Read about "Return Value Optimization"
The part of the standard which tells you when compilers may elide copies is 12.8/15. It's always up to the compiler whether to do actually perform the elision. There are two legal situations, plus any combination of them:
"in a return statement in a function with a class return type, when the expression is the name of a non-volatile automatic object with the same cv-unqualified type as the function return type"
"when a temporary class object that has not been bound to a reference would be copied to a class object with the same cv-unqualified type".

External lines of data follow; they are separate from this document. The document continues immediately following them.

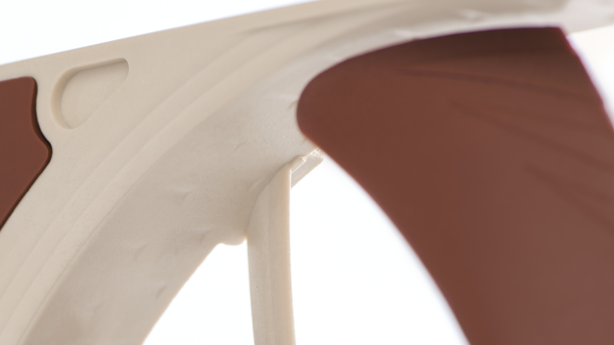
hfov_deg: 7.4
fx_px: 4720
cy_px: 324
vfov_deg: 4.2
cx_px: 106
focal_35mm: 290
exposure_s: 1/30
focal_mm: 105
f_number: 9
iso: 100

The former is usually referred to as the "named return value optimization", and it's what permits the output you're seeing in your example. The latter in effect turns copy-initialization into direct initialization, and could occur for instance if your code did Example x = Example();.
Other copy elisions are not permitted, except of course that the usual "as-if" rules apply. So if the copy constructor has tracing in, then the following code must call it:
Example x;
Example y = x;
But if x were otherwise unused, and the cctor had no side-effects, then I think it could be optimized away, just like any other code that does nothing.
When doing x = funct(); the compiler notices that it will be directly returned and thus avoids a useless construction. That's also why you will only get two destructor calls.
This is a example why sometimes working with "copy" isn't necessarily a lost of performances.
In your exampe the structure is small enough therefore it is passed through a register. The generated code is similar to Return value optimization. Construct a more complicated example, and you'll see the behavior expected.
g++ v4.4.1 has an option to suppress "elide" optimizations:
tst#u32-karmic$ g++ -fno-elide-constructors Example.cpp -o Example
tst#u32-karmic$ ./Example
Default constructor called.
Calling funct..
Default constructor called.
Copy constructor called.
Dtor invoked
Assignment operator called.
Dtor invoked
Dtor invoked
As you can see the copy constructor is now called!